I was really inspired by Hae Wan Park’s post from week 6 about Marius Watz and Jer Thorp’s collaboration for the Random Number Multiples Series curated by Christina Vassallo. This project was a computational collection in which Watz and Thorp created a program that would track how many times a specific word was used throughout the New York Times and visually display that information in cyclic shapes with lots of bold, layered colors. What is special about this project is that the final design was a screen printed poster.
I agree with Hae Wan that this project is interesting mainly because it’s a combination of computational information design and the traditional process of screen printing. I’d go further to explain that this relationship is needed because the conceptual inspiration came from physical newspapers and to reprint this information into a new physical form elevates the project to thinking not only about societal themes but also how we take in information today.

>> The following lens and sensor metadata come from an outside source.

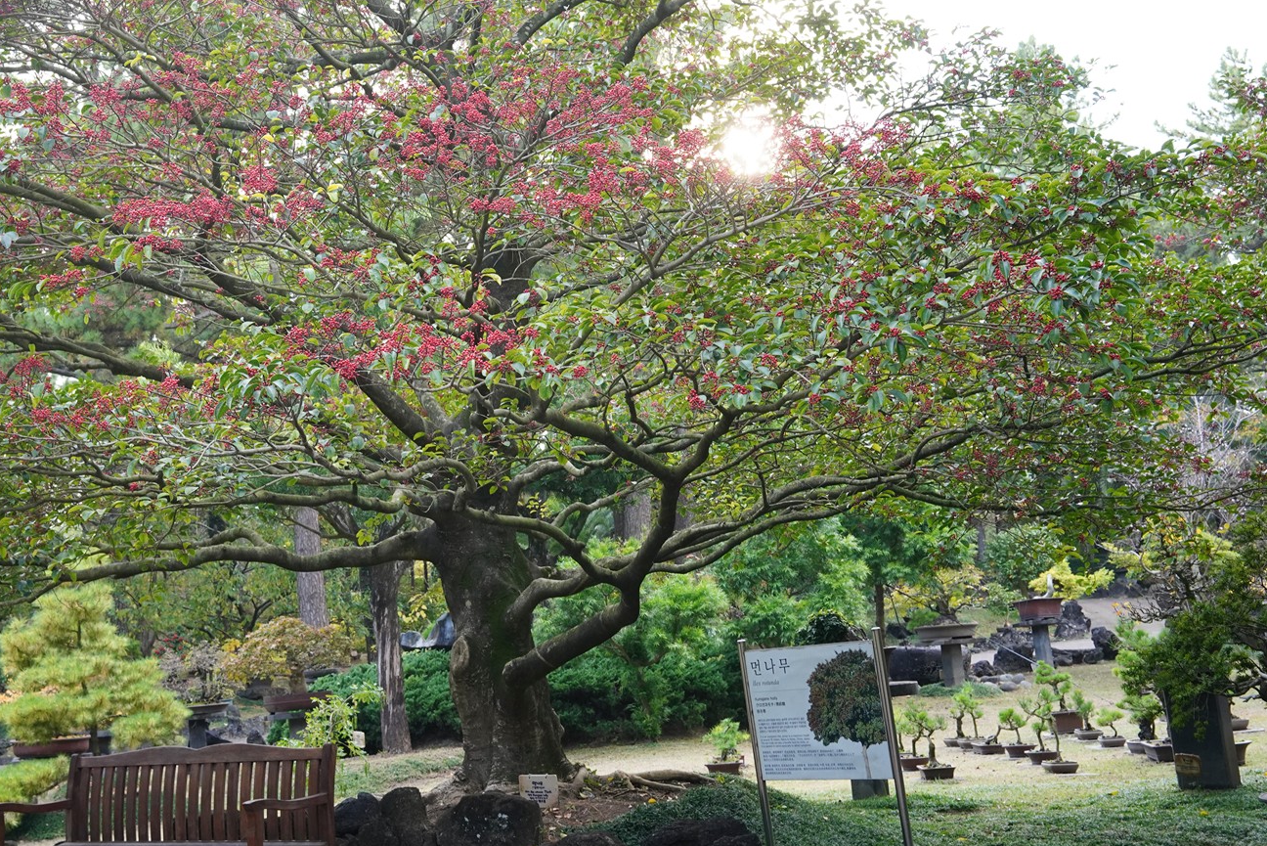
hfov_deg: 36.6
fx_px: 1901
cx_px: 451
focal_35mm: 54
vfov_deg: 25.1
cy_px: 366
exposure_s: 1/100
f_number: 8
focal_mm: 35
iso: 1000
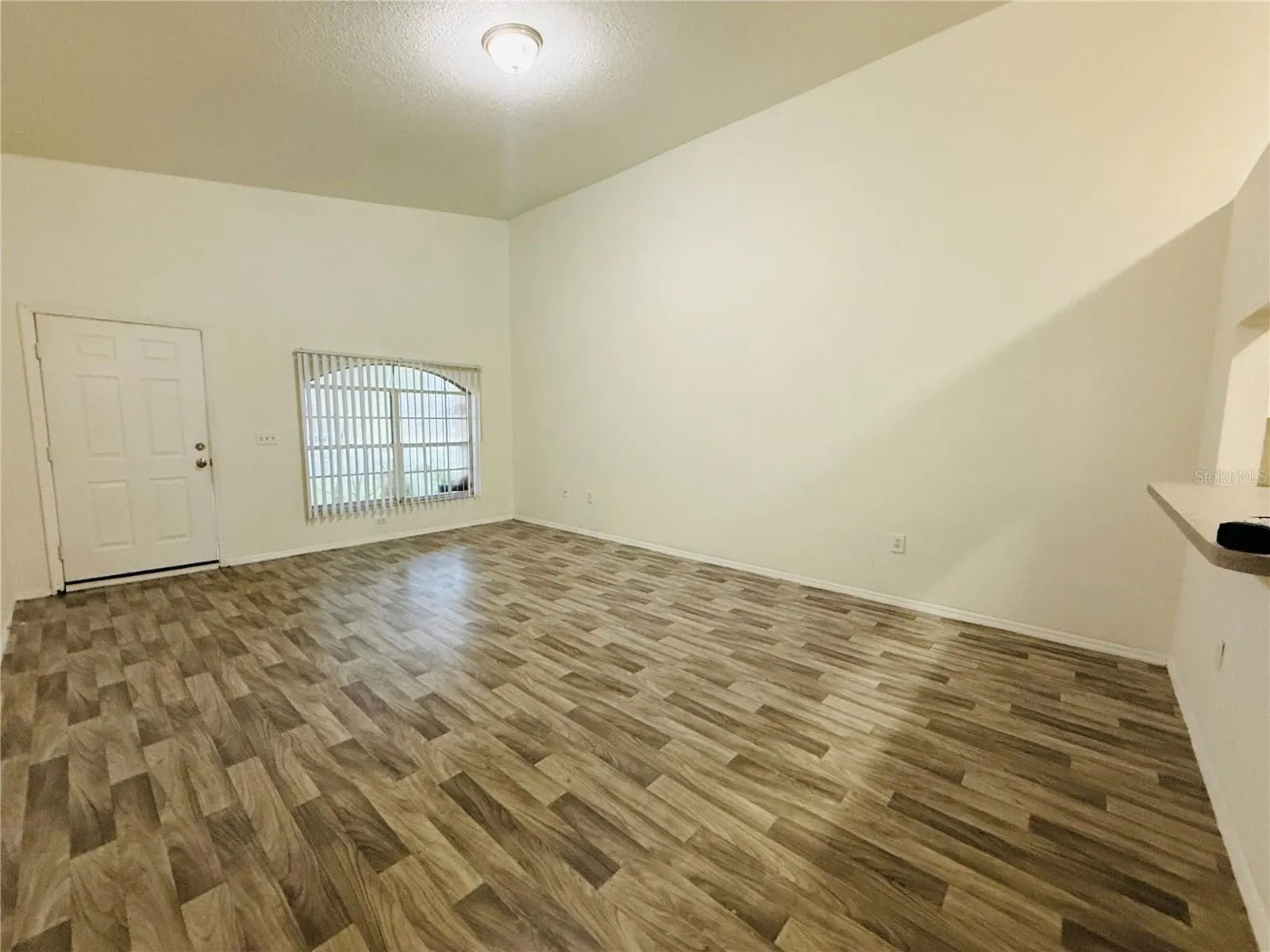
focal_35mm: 14
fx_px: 514
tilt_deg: -5.8
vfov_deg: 85.7
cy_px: 476
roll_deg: +0.0
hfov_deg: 102.1
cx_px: 635
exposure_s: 1/60
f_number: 2.2
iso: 400
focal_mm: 2.22
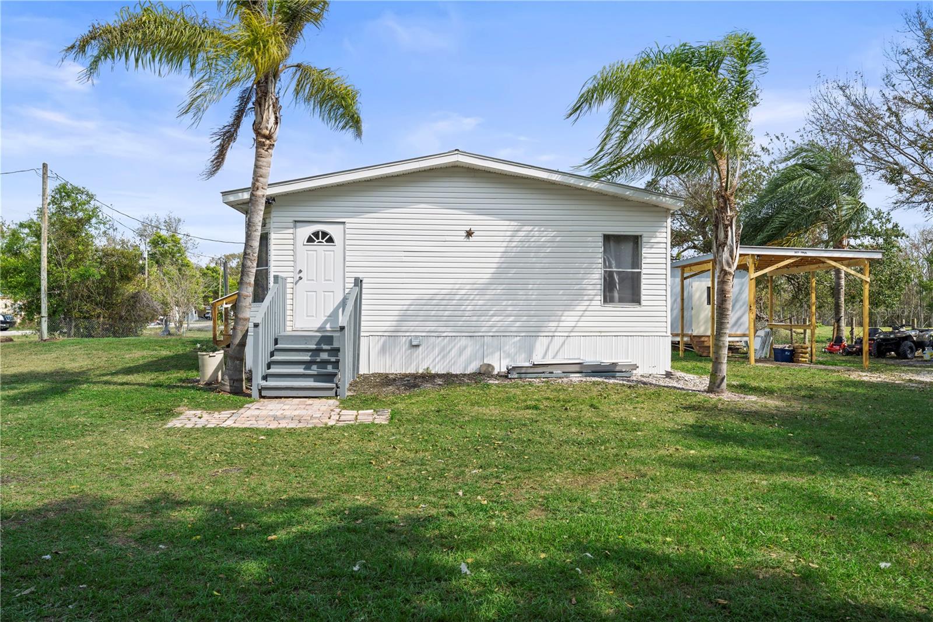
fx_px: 622
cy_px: 311
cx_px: 466
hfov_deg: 73.8
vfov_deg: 53.1
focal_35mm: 24
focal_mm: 24
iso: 50
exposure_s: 1/30
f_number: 7.1
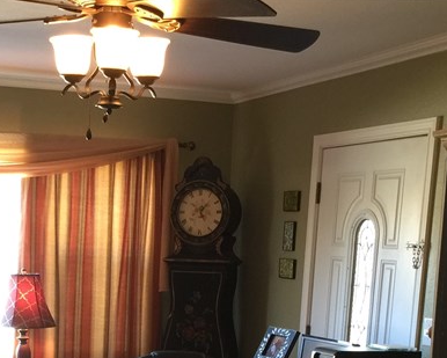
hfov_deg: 25.0
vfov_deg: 19.2
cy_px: 440
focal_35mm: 75
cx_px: 101
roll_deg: -3.0
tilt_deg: -12.1
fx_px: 992
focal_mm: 4.15
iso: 64
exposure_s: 1/15
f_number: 2.2
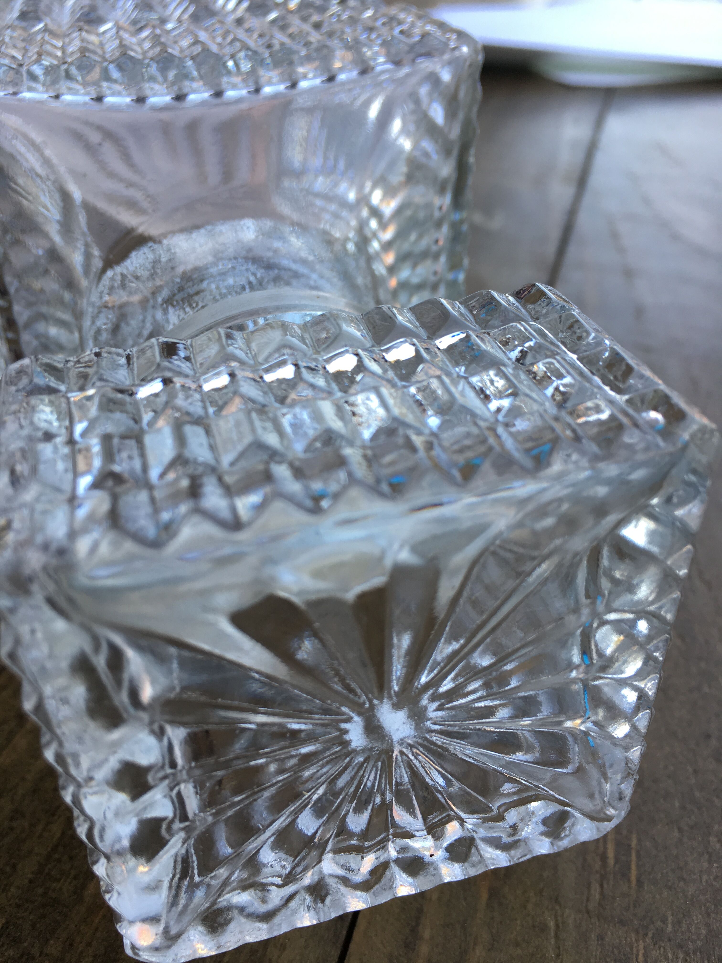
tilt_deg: -33.3
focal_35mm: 29
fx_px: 806
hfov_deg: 48.2
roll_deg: -0.1
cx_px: 361
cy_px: 482
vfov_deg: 61.7
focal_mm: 4.15
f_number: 2.2
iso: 25
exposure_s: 1/100
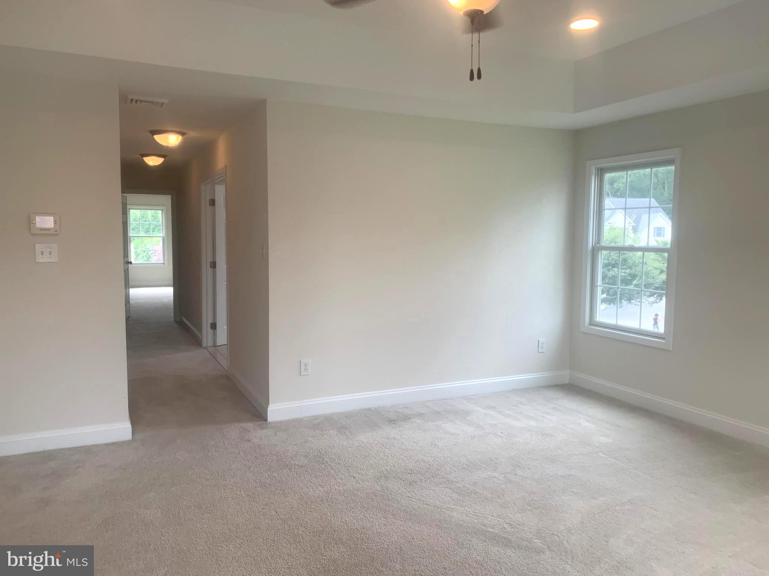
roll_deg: -0.1
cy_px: 288
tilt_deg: -6.0
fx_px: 578
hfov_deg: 67.3
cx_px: 384
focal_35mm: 26
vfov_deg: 53.1
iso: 64
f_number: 1.8
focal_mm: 4.25
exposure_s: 1/120
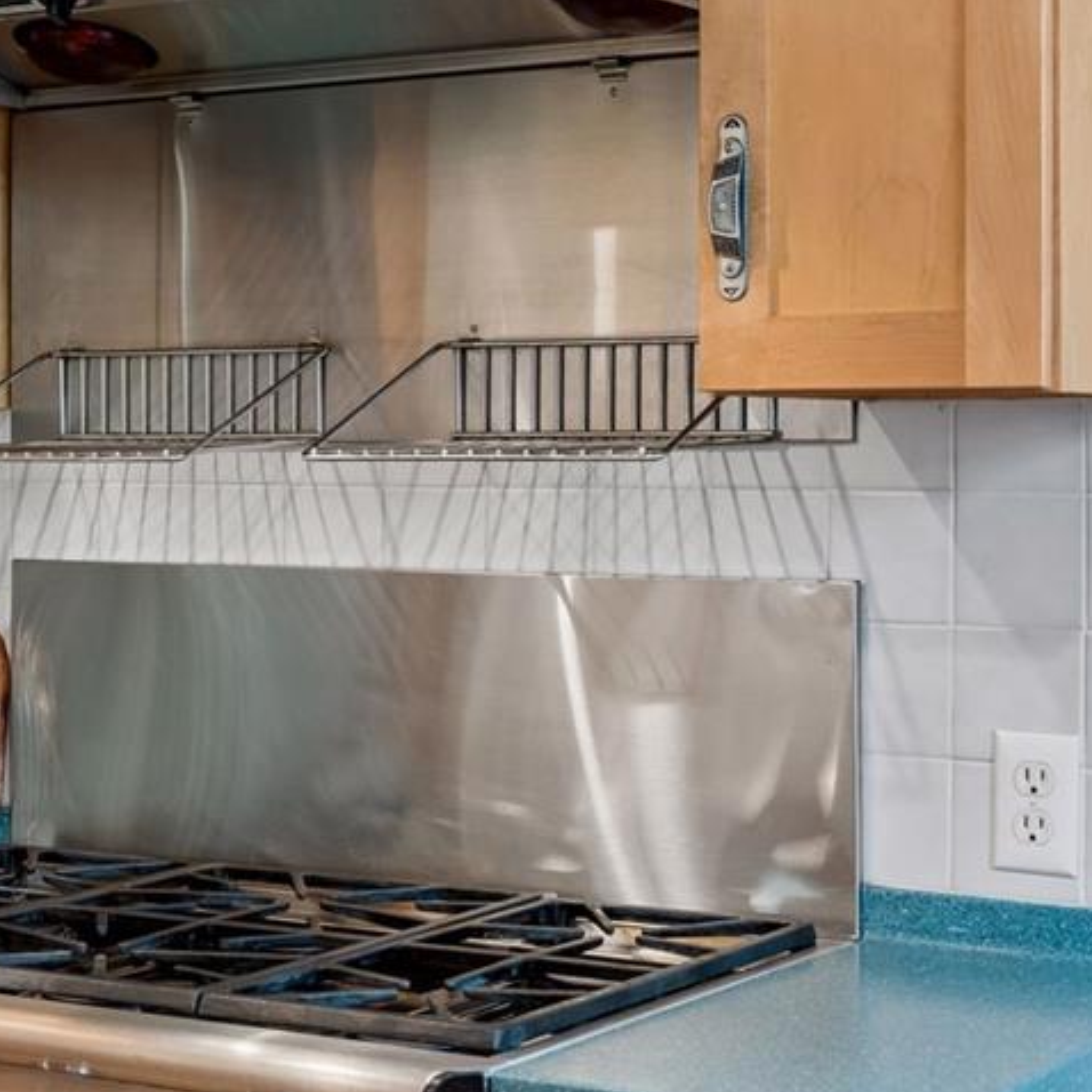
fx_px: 2891
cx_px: 192
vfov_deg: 21.3
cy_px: 379
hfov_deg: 21.1
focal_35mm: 81
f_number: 9
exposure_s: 1/2.5
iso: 400
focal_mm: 38
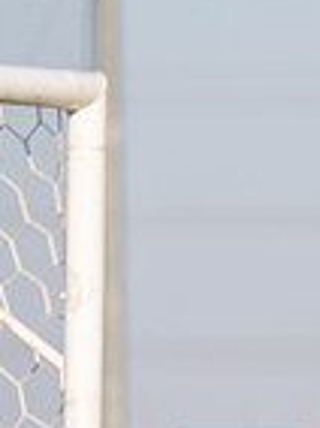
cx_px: 634
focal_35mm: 1275
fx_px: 15763
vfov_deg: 1.6
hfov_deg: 1.2
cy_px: 629
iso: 200
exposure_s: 1/2500
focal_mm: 200
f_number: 2.8
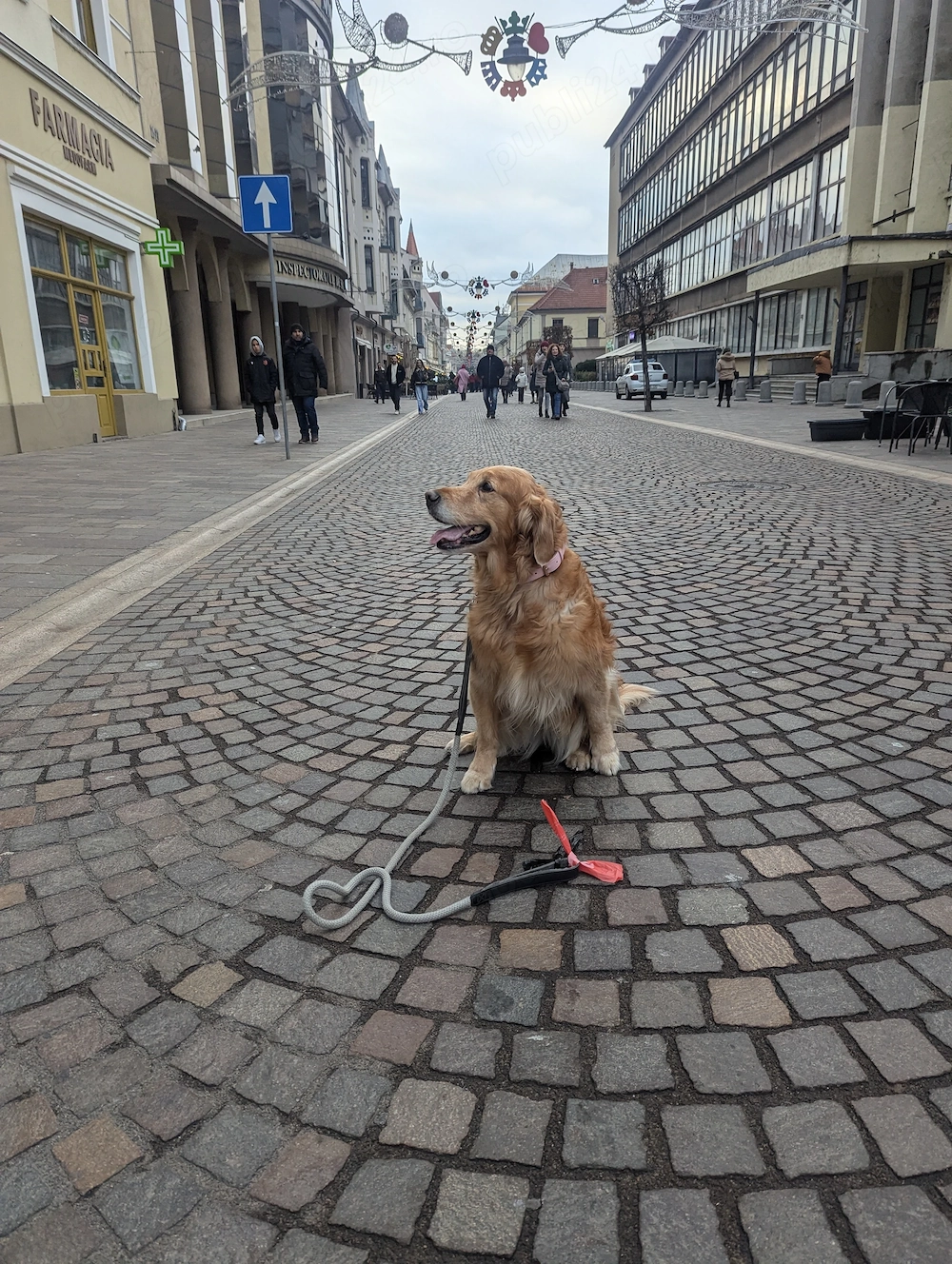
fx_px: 878
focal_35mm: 24
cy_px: 632
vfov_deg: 71.5
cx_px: 476
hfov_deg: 56.9
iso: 78
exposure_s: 1/207
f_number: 1.85
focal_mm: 6.81
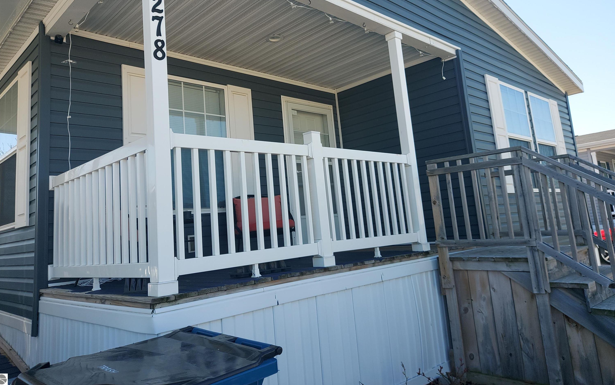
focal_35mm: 27
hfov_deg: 68.4
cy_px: 150
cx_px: 308
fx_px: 453
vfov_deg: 45.7
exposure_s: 1/532
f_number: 2
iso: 50
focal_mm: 4.6
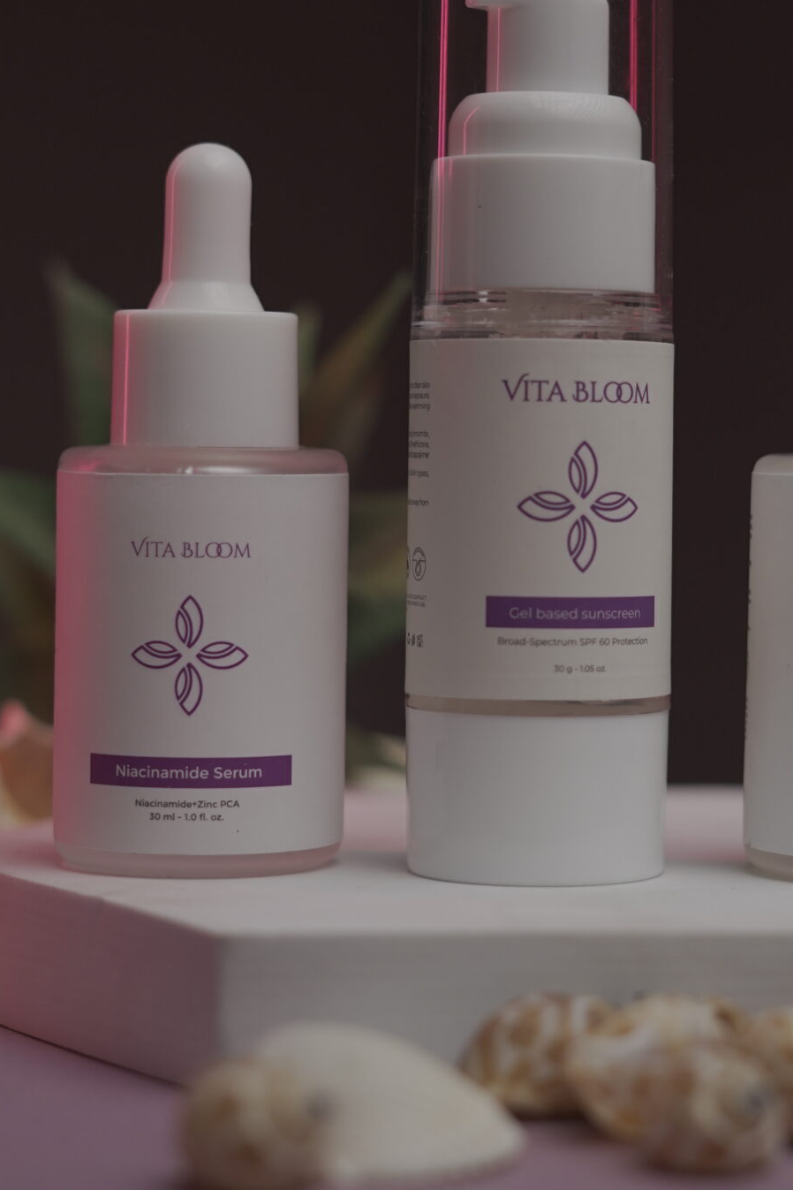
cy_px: 516
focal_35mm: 95
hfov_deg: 14.4
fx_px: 3139
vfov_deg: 21.4
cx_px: 566
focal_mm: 50
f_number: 3.2
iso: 400
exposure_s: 1/160
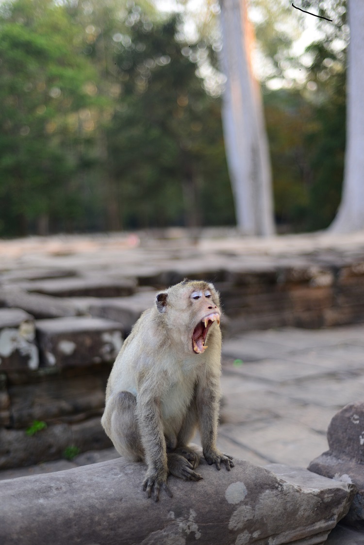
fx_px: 757
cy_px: 272
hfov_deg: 27.0
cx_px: 182
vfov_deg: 39.6
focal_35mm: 50
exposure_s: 1/160
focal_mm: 50
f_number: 1.8
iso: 100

I disagree with Hae Wan when they say that this is just artistic expression. This process is unique because there’s this relationship to taking something digital and making it tangible and physical but I think Hae Wan should have talked more about the conceptual thinking behind the project because it does have some political undertones to it. For example, Je Thorp’s piece Hope/Crisis tracks how much the NY Times printed the words Hope and Crisis which is overwhelming just to see in amount but also makes you realize that we use the word hope more than crisis and has a sentimental reflection that despite living with current and recent devastations, humans still remain hopeful of a better future-something that’s conceptually interesting and equal to the unique process of creating this project.